Но план предстоящей битвы был не единственным поводом для обсуждения этой троицы. Уделили они время и поискам объяснения непонятного поведения Мамая. Похоже, больше всех этот вопрос волновал Николая.
— Послушай, брат, — спросил он, когда они покончили с планом сражения, — что ты думаешь? Почему Мамай не выполнил нашего условия? Ведь так все хорошо складывалось… И если б он сделал, как договаривались, то и жизнь, я думаю, удалось бы ему сохранить, и великий князь, наверное, помирился б с ним. Сидел бы Иван в Воронцове и хозяйством занимался бы. Женился бы, детишек завел… Чем плоха такая жизнь? Ведь не всем же большой политикой заниматься.
— Потому, наверное, и не выполнил, — ответил Сашка. — Представил вот, как ты рассказываешь… Что придется ему теперь всю свою жизнь провести в поместье в тишине и забвении. А ведь он еще молод, и натура у него непоседливая, кипучая. Не для всех такая спокойная жизнь привлекательна. Уж для Ивана, судя по его решению, точно такая жизнь нехороша. Вот и решил рискнуть, поставить все на одну карту. Как говорится, либо пан, либо пропал.
— Нет, государь, — поправил его Адаш. — Это ты заблуждаешься. Ты позабыл, с кем мы имеем дело. Вспомни, как Вещая Гота назвала Некомата. Слуга дьявола! Просто он раскрыл, скорее всего, ваши с Мамаем шашни и поменял все планы в последний момент. А Мамай… Сами знаете, какие у него были разногласия со старшиной. Похоже, они его царство не очень-то и признавали. А если учесть, что вся Орда в последние годы жила на Некоматовы денежки, то чего уж там говорить… Все ясно. Некомат к ногтю и прижал нашего Мамая. И командовать битвой будет завтра он, Некомат, или его люди, а вовсе не Мамай никакой. Не удивлюсь, если его уже и в живых нет…
— Господь с тобой! — замахал на него руками Микула.

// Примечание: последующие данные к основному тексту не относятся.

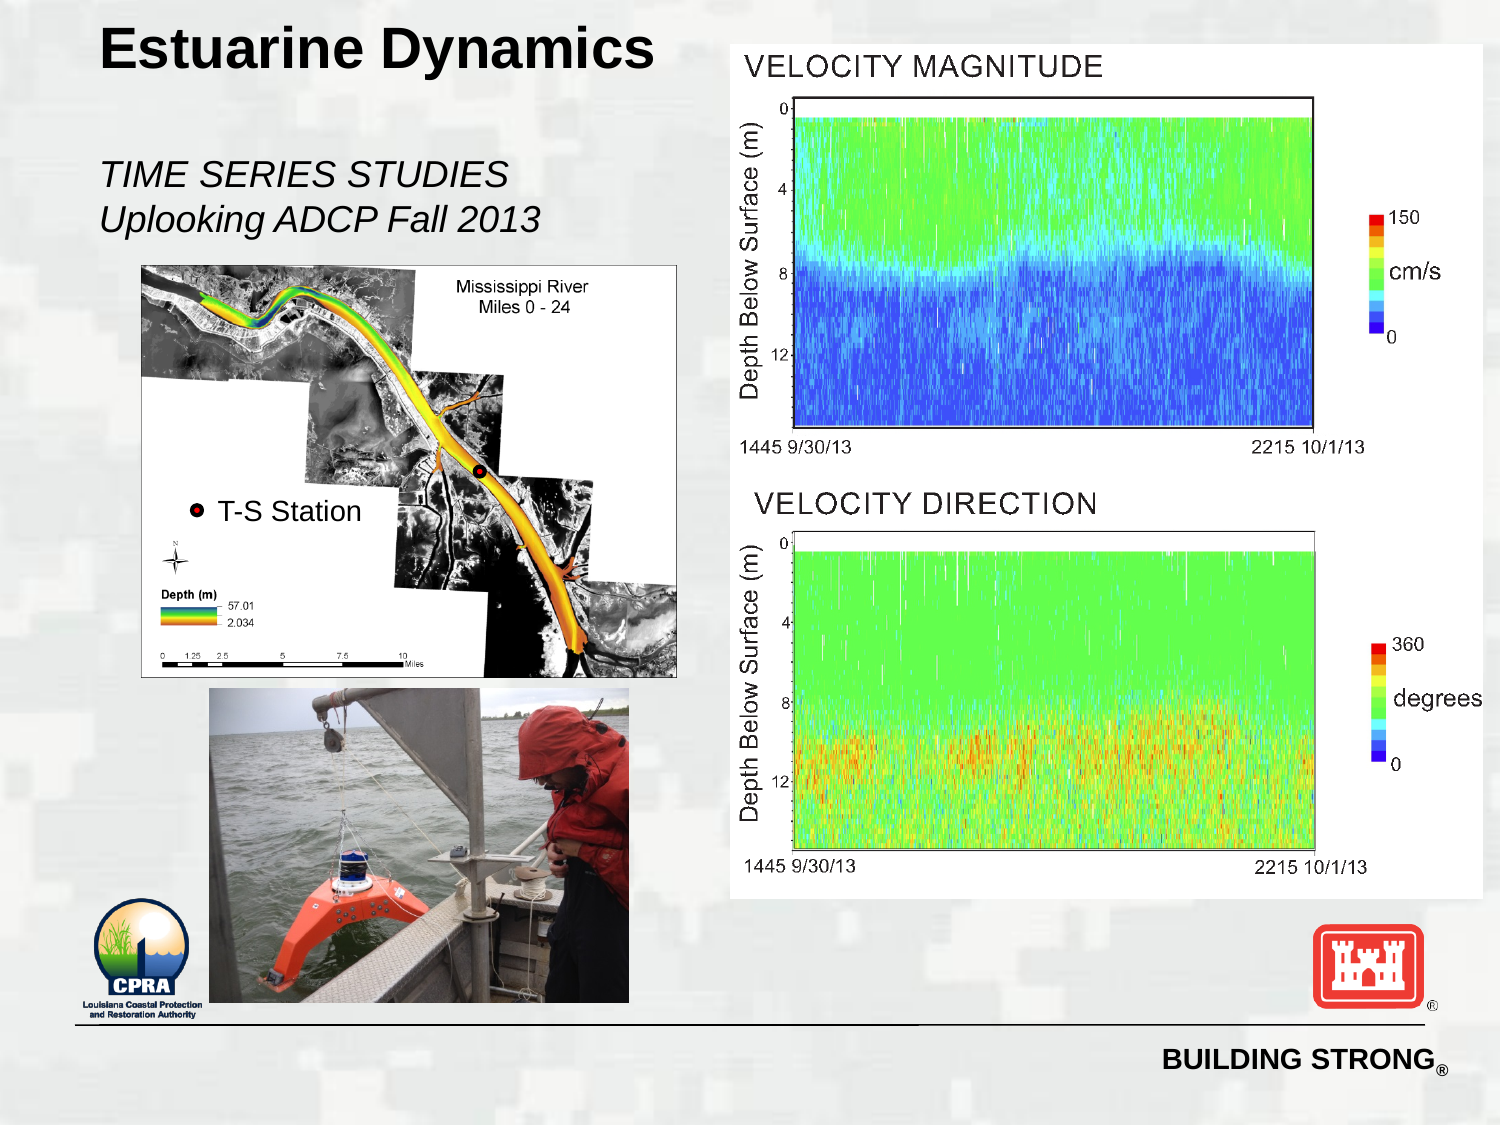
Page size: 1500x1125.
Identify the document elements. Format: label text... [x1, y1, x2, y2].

— Нет, Адаш, — уверенно заявил Сашка. — Мамай жив. Кроме старшины есть еще простые кметы, и они не позволят, чтобы какой-то проходимец ставил им царя по своему соизволению. Если б такое случилось, в войске поднялась бы буча и наша разведка донесла об этом. Так что, возможно, Некомат его изолировал, фактически отстранив от власти, но не убивал. Мамай жив, я уверен в этом. И завтра мы все-таки попытаемся его спасти, а Некомата… — Здесь у Сашки мелькнула подлая мыслишка: «Самому б к нему в лапы не попасть». — А Некомата поймать и посадить в клетку, как бешеную собаку.
XXIX
«Идут, идут…» — поползло по строю, и ровные дотоле шеренги заколыхались, словно колосья, колеблемые ветром. Несколько минут назад разведчики доложили Сашке, что противник начал переправу через Яузу. Пехота перевозилась на плотах, конница же переходила ее вброд. После переправы противник строился в боевой порядок и неспешным шагом, держа равнение в шеренгах, под уханье барабанов и визг рожков двинулся навстречу великокняжескому войску. Пехота шла в центре, конница по флангам. Над каждой сотней развевался свой бунчук, а позади всех над войском высоко вздымалось старинное русское боевое знамя с изображением Спаса, такое же, как и знамя великого князя, под которым сейчас стоял Бренко.